As the year comes to a close and the start of a new one approaches, many of us are looking ahead, and setting goals for the future. As a teen, thinking about the future may be daunting, and setting goals for teens may seem almost impossible, especially in these uncertain times. This is where intentions come in.

An intention is not the same as a goal. An intention is a general idea or a wish for the future, without any specific plans. This could mean a very small act such as having a stress-free day, or a longer-term intention such as working in a desired career. Setting intentions is often a much more effective tool than goal setting for teens. Although it doesn’t sound concrete, there are still many ways to fulfill an intention by choosing one they are passionate about, focusing in on it, and taking direct action. 

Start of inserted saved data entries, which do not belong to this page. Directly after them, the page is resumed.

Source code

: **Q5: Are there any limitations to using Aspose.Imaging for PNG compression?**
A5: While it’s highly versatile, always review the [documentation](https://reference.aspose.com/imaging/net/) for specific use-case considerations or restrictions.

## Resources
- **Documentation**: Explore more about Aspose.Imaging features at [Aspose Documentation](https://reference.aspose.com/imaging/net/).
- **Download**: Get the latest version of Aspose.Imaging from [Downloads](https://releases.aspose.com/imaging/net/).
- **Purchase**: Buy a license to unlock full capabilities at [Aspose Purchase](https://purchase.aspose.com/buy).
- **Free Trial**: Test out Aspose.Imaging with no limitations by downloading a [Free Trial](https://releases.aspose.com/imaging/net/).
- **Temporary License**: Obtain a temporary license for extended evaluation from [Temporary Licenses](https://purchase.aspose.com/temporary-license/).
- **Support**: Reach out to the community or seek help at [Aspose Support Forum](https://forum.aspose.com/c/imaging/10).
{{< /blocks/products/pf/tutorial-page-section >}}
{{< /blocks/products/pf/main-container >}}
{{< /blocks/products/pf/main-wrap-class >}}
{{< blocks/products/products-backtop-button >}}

Tips for Setting and Keeping Intentions

Write it Down

Although most teens have shifted their communication online, putting pen to paper does have a real effect on the brain. Writing down their intentions will help teens to really absorb it, think about it, and focus on it. Be sure to remind them to be as specific as possible when writing down their desired achievements.

Create Action Steps

Because an intention doesn’t necessarily include the steps needed to achieve it, it’s important to outline these specific steps. Try asking your teen questions such as: What exactly do you need to do to accomplish your intention? What would be the first step? Are there any obstacles, and if so, how would you overcome them?

Use Visual Imagery

Many people have success with using guided imagery to create their intentions. For example, have your teen visualize what their future looks like, where they are, what they are doing. Then, they will be able to pull tangible intentions from this picture they’ve created. Not only does visualizing help to create intentions, it also causes our brain to react as if what we are picturing is really happening, making it easier to move towards it.

Create a Vision Board

A great way to practice visualization is creating a vision board. This is not only a good way for your teen to remember their intentions on a daily basis, but seeing it each day actually has a real impact on the way our brains work. Plus, it can be fun for them to make. Vision boards can be anything from drawings to words, magazine clippings or photos that resonate with them and their intentions. Or, they can try creating one online using sites like Pinterest or Canva, so their vision board can go with them anywhere.

Set a Time Frame

Intentions can vary widely in how small or large they are, and therefore how long they would take to accomplish. In order for your teen to stay motivated towards their intention and to avoid getting overwhelmed, have them set a time frame in which they want to achieve their intention, or a smaller action step that gets them closer to it.

Generate Rewards

Although the intention itself does often serve as the reward, it can be much easier for teens to stay on track with a little bit of incentive along the way. Did they complete an action step? Have them reward themselves for doing so! This is a great way for them to stay positive and celebrate their achievements.

At Tilly’s Life Center, we are committed to shaping positive and motivated teens, and one important aspect of this is helping them to set intentions. This is why we created our “Imagine Positive Possibilities” workshop, which allows teens to think about goals in a new way, cultivate positive intentions, and set tangible steps to reach them.